The Social Security Administration (SSA) released its annual adjustments to the Social Security program for 2022 on October 13, 2021. Around 70 million Americans’ Social Security and Supplemental Security Income (SSI) benefits will increase by 5.9% in 2022.
Requirements to Meet
According to the SSA website, members must earn at least 40 Social Security credits to be eligible for Social Security payments. When they work and pay Social Security taxes, they get recognition. The number of benefits received by members is unaffected by the number of credits earned. The Social Security Administration uses the number of credits gained to assess eligibility for retirement and disability benefits and family members’ eligibility for survivors benefits when they die.
Your total wages and self-employment income for the year are used to calculate your credits. For example, you may work for a year to earn four credits or work for considerably less time to obtain all four.
Types of Benefits, Eligibility
At the age of 62, you can begin receiving Social Security retirement payments. However, you are entitled to full benefits when you reach full retirement age. If you wait until you reach full retirement age, 70 years old, your benefit amount will grow. If you begin collecting benefits before reaching full retirement age, your payments will be cut by a tiny percentage each month until you reach full retirement age.
People who are disabled and unable to work are eligible for Social Security Disability Insurance (SSDI) benefits if they have worked for years. The amount of work required varies by age, while the individual’s pre-disability earnings determine the monthly payment. SSDI may be provided for a retiree’s spouse, just like retirement benefits (whether current or former).
The amount you receive is determined by your age when you were incapacitated and your work history, which includes the average amount of money you’ve earned. Furthermore, the amount of SSDI you receive is determined by the number of credits you’ve accumulated throughout your career. In addition, the great majority of SSDI recipients are paid between $800 and $1,800 per month.
Survivor benefits are usually calculated based on the amount of Social Security benefits the deceased was receiving at the time of death. Widows and widowers account for almost two-thirds of the recipients. They can start receiving survivor benefits at the age of 60 (50 if disabled), with rates ranging from 71.5 percent to 100% of the late spouse’s Social Security income, depending on the survivor’s age. For example, suppose you are caring for a deceased kid under the age of 16 or who is incapacitated. In that case, there is no minimum age requirement, and the survivor benefit is equal to 75% of the deceased’s Social Security payout, the AARP posted.
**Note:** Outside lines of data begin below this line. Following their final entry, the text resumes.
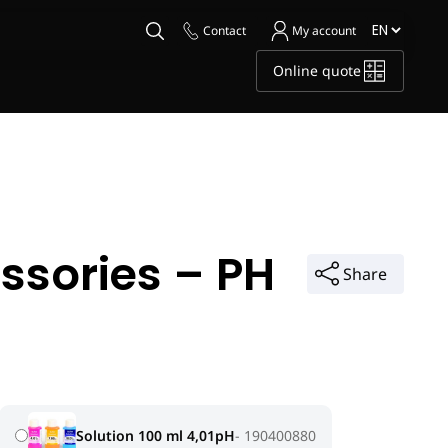
Contact
My account
Online quote
ssories – PH
Share
Solution 100 ml 4,01pH
190400880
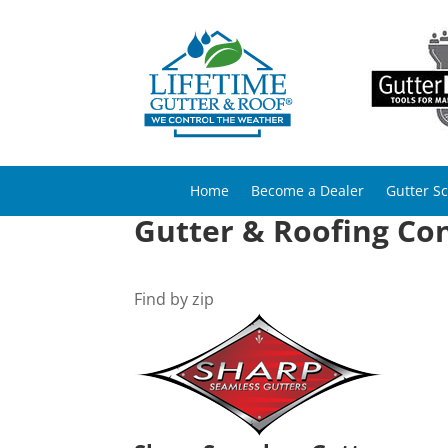
Home
Become a Dealer
Gutter S
Gutter & Roofing Con
Find by zip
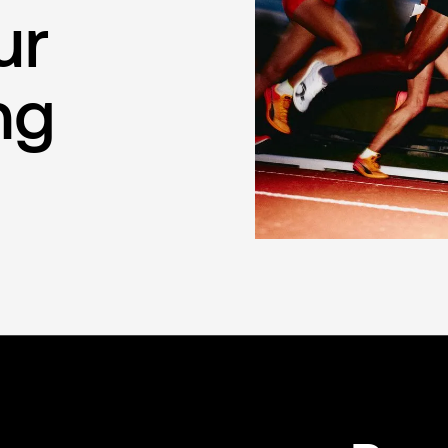
ur
ng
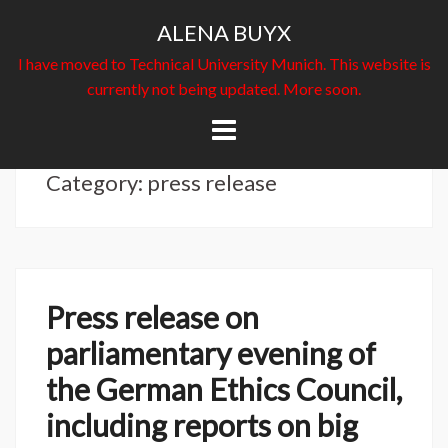
ALENA BUYX
I have moved to Technical University Munich. This website is
currently not being updated. More soon.
Skip
to
content
Category: press release
Press release on
parliamentary evening of
the German Ethics Council,
including reports on big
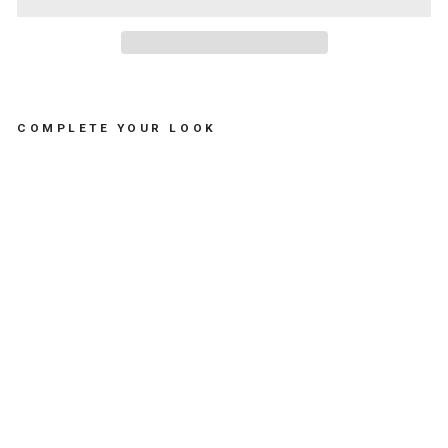
COMPLETE YOUR LOOK
TH
E
TH
EO
SH
EL
L
BO
TT
LE
OP
EN
ER
-
فتا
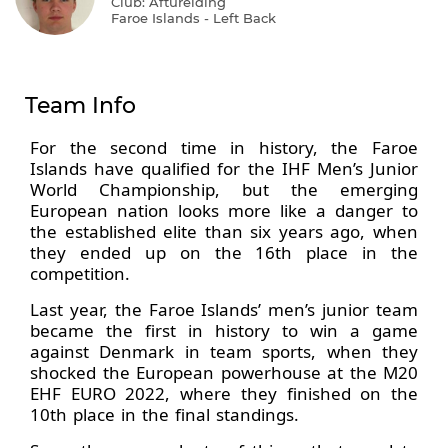
Club: Afturelding
Faroe Islands - Left Back
Team Info
For the second time in history, the Faroe
Islands have qualified for the IHF Men’s Junior
World Championship, but the emerging
European nation looks more like a danger to
the established elite than six years ago, when
they ended up on the 16th place in the
competition.
Last year, the Faroe Islands’ men’s junior team
became the first in history to win a game
against Denmark in team sports, when they
shocked the European powerhouse at the M20
EHF EURO 2022, where they finished on the
10th place in the final standings.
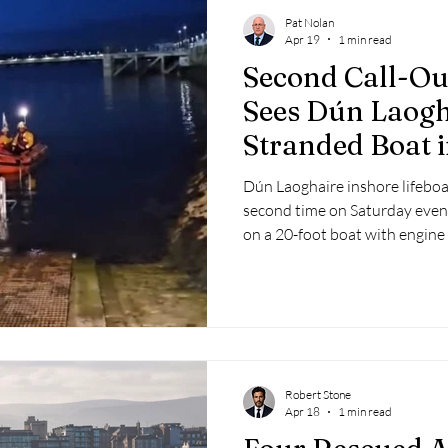
Pat Nolan
Apr 19
1 min read
Second Call-Ou
Sees Dún Laogh
Stranded Boat 
Bay
Dún Laoghaire inshore lifeboat
second time on Saturday even
on a 20-foot boat with engine 
Robert Stone
Apr 18
1 min read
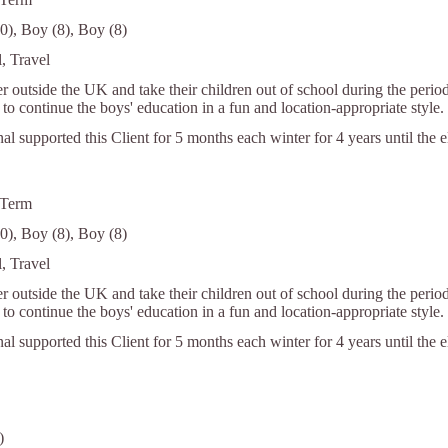
0), Boy (8), Boy (8)
, Travel
r outside the UK and take their children out of school during the period
to continue the boys' education in a fun and location-appropriate style.
nal supported this Client for 5 months each winter for 4 years until the 
 Term
0), Boy (8), Boy (8)
, Travel
r outside the UK and take their children out of school during the period
to continue the boys' education in a fun and location-appropriate style.
nal supported this Client for 5 months each winter for 4 years until the 
)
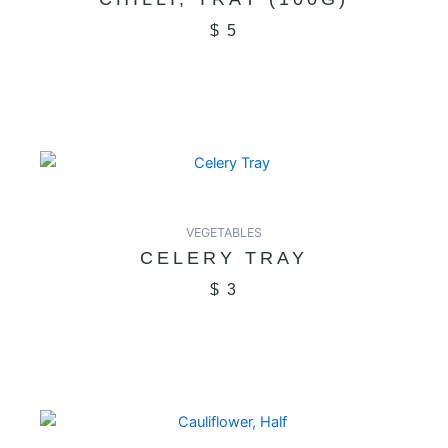
$
5
VEGETABLES
CELERY TRAY
$
3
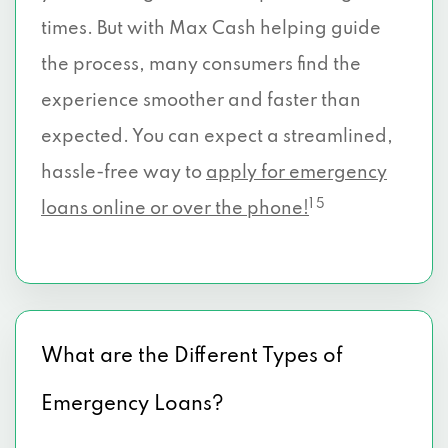
times. But with Max Cash helping guide
the process, many consumers find the
experience smoother and faster than
expected. You can expect a streamlined,
hassle-free way to
apply for emergency
1 5
loans online or over the phone!
What are the Different Types of
Emergency Loans?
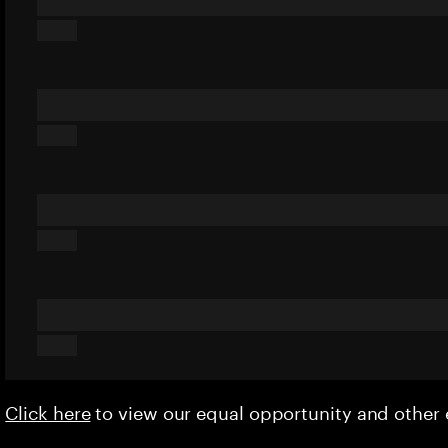
Click here
to view our equal opportunity and othe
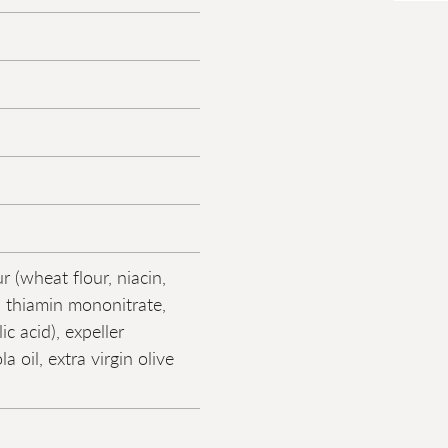
r (wheat flour, niacin,
, thiamin mononitrate,
lic acid), expeller
a oil, extra virgin olive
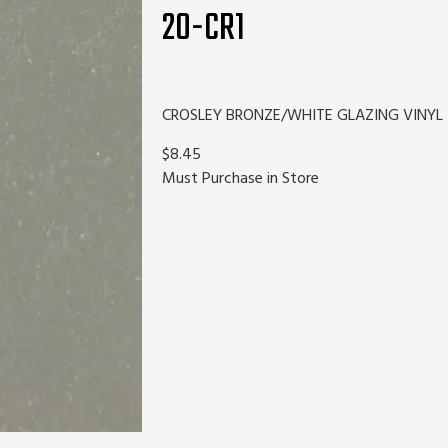
20-CR1
CROSLEY BRONZE/WHITE GLAZING VINYL
$8.45
Must Purchase in Store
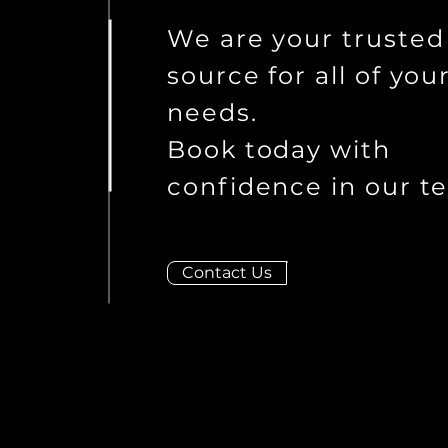
We are your trusted
source for all of you
needs.
Book today with
confidence in our t
Contact Us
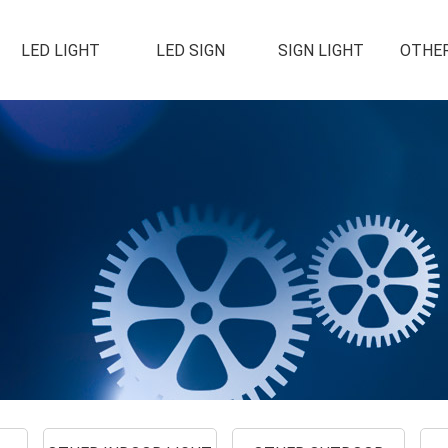
LED LIGHT
LED SIGN
SIGN LIGHT
OTHER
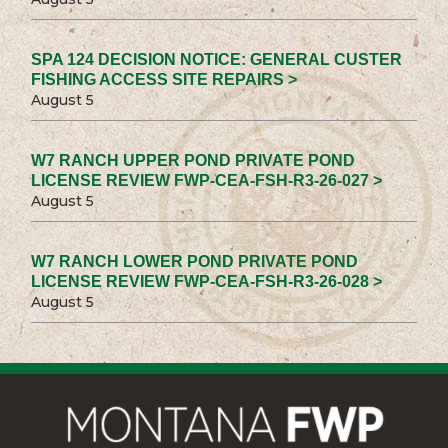
SPA 124 DECISION NOTICE: GENERAL CUSTER
FISHING ACCESS SITE REPAIRS >
August 5
W7 RANCH UPPER POND PRIVATE POND
LICENSE REVIEW FWP-CEA-FSH-R3-26-027 >
August 5
W7 RANCH LOWER POND PRIVATE POND
LICENSE REVIEW FWP-CEA-FSH-R3-26-028 >
August 5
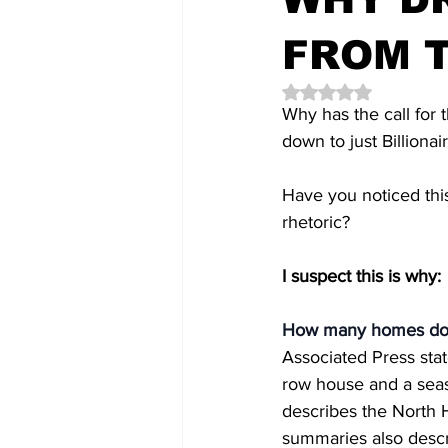
FROM T
Rated NaN out of 5 
Why has the call for t
down to just Billionai
Have you noticed this 
rhetoric?
I suspect this is why: 
How many homes does
Associated Press stat
row house and a seas
describes the North H
summaries also descri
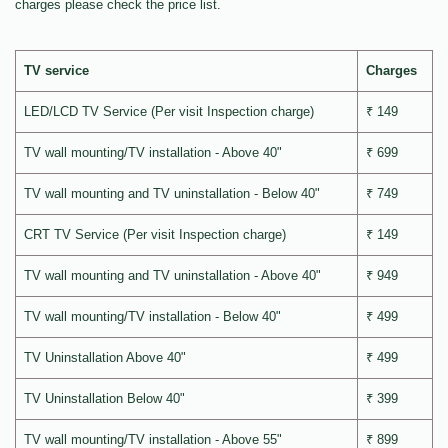
charges please check the price list.
TV service
Charges
LED/LCD TV Service (Per visit Inspection charge)
₹ 149
TV wall mounting/TV installation - Above 40"
₹ 699
TV wall mounting and TV uninstallation - Below 40"
₹ 749
CRT TV Service (Per visit Inspection charge)
₹ 149
TV wall mounting and TV uninstallation - Above 40"
₹ 949
TV wall mounting/TV installation - Below 40"
₹ 499
TV Uninstallation Above 40"
₹ 499
TV Uninstallation Below 40"
₹ 399
TV wall mounting/TV installation - Above 55"
₹ 899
You do not have to file for survivor benefits as soon as your spouse passes away or when you reach the age of eligibility. There is no deadline for filing, and if you wait until you reach full retirement age, your benefits will increase. However, depending on your financial condition, filing as soon as possible after the death is reported to Social Security may be the best option. Survivor benefits are prorated from the date of application, not from the date of death.
When a person dies, families should notify us as soon as possible. However, they cannot register a death or apply for survivors benefits via the internet.